Тихое течение (Горецкий) - страница 37

Вот он у родителей; ради него жарили яичницу, как для взрослого, полноправного; он лежит в тепле, ему сухо, спокойно слушает, как идет дождь... А прежней радости нет.

Теперь он наденет «форму», ладную «форму»; говорят, каждый день будет есть говядину, увидит большие города, несметное множество господ с их чудачествами, увидит трамвай, электричество... А любопытства нет. «Э, все равно»,— точит мысль свое, домашнее, дорогое и милое, а подумать — жалкое и убогое. Это «все равно» больше; свя­зано с будущим — неизвестным, страшным и теперь не таким уж привлекательным.

Когда Хомку отправляли, погода и дорога испортились вконец, было грязно, холодно. С неба то лило как из ведра, то сыпался мелкий, словно пыль, моросящий дождик. «На счастливую долю предсказывает»,— напомнил кто-то Хомкиной матери о погоде, но она еще больше опеча­лилась.

За рощей, уже на перекрестке, встретили промокшего учителя. Остановились. Учитель расцеловался со всеми парнями и с Хомкой. Он выронил из рук в лужу заплакан­ные непогодой очки, и Хомка поднял их. Все глядели сегодня в сторону, и учитель смотрел тоже в сторону, куда-то мимо Хомкиных глаз. Может, от жалости, а может, из-за своей близорукости.

Поехали. Поплелся в школу учитель, подняв от дождя воротник, а они поехали.

Домна голосила на все Асмолово, и это материно причи­тание стояло в Хомкиных ушах до самого города, как что-то ненужное, досадное. Из головы не выходили Нупреихины слова: «И Хомочку берут, совсем сосунка. Да справится ли он с ружьем-то, бедненький...»

Казарма и муштра заглушили вопль матери и слова Нупреихи. Мало ли что! Тут было во сто крат горше, чем в батраках. Кормили хуже, чем хозяин Куцую; всегда чего-то не хватало — порции мяса, каши. Все время хотелось спать. Тело ныло, чесалось, словно по нему непрестанно ползало что-то. Полати или нары — неудобные, грязные.

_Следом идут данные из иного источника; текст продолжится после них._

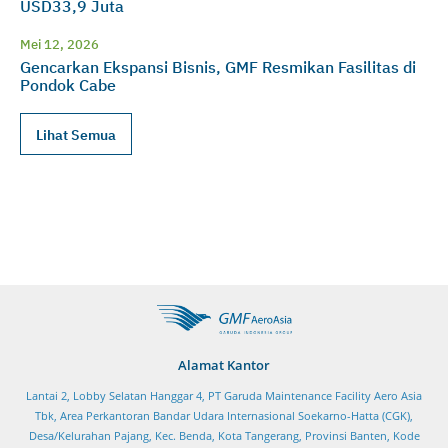
USD33,9 Juta
Mei 12, 2026
Gencarkan Ekspansi Bisnis, GMF Resmikan Fasilitas di
Pondok Cabe
Lihat Semua
Alamat Kantor
Lantai 2, Lobby Selatan Hanggar 4, PT Garuda Maintenance Facility Aero Asia
Tbk, Area Perkantoran Bandar Udara Internasional Soekarno-Hatta (CGK),
Desa/Kelurahan Pajang, Kec. Benda, Kota Tangerang, Provinsi Banten, Kode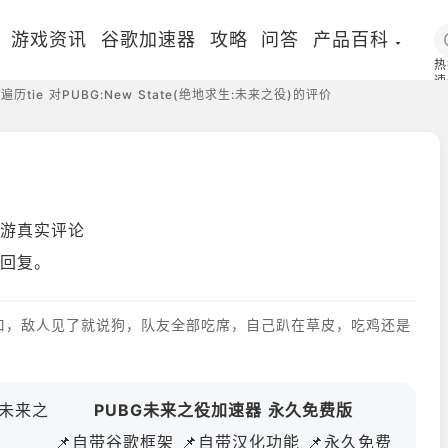
游戏资讯
谷歌加速器
攻略
问答
产品百科
热
速
遍历tie 对PUBG:New State(绝地求生:未来之役)的评价
国
役手游真实评论
条回复。
口，敌人见了就说狗，队友全部吃席，自己趴在草皮，吃鸡还是
生:未来之
PUBG未来之役加速器 永久免费版
📌自带谷歌框架 📌自带汉化功能 📌永久免费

А тесно — в небольшом бараке двести с лишним человек. «Восьмая рота, литер Б, барак номер двадцать девять»,— бормочет про себя Хомка, чтобы не забыть. Асмолово — как во сне. И не верится, что было оно в жизни. Оно приходило на память с болью, когда товарищи, более состоятельные, получали из дома деньги и посылки. Хомка никому не пишет писем, да и ему никто не посылает. Быстро писать он не умел, а писать, лежа на нарах, в по­темках, и не с руки, и канительно.

Мыслей не соберешь, когда вокруг только и слышишь, что окрики: не так сел, не так повернулся, не так ответил. И это чудовищное, на каждом шагу, оскорбление матери — прямо сердце режет. Думалось, никто здесь тебя не поймет, никто не посочувствует. Но вот однажды новобранец из второго взвода, неуклюжий, сутулый, рябой еврей из Дубровны, приезжавший как-то в Асмолово покупать яйца и боровики, не выдержал, крикнул пронзительно отделен­ному в ответ: «Моя мать не сука!» — и выбежал из строя. Хомка понял, что он не одинок в своих мыслях. Юноша-прапорщик, уже достаточно приученный к брани, покраснел при этом, смутился, и Хомка с удовлетворением понял, на чьей стороне правда.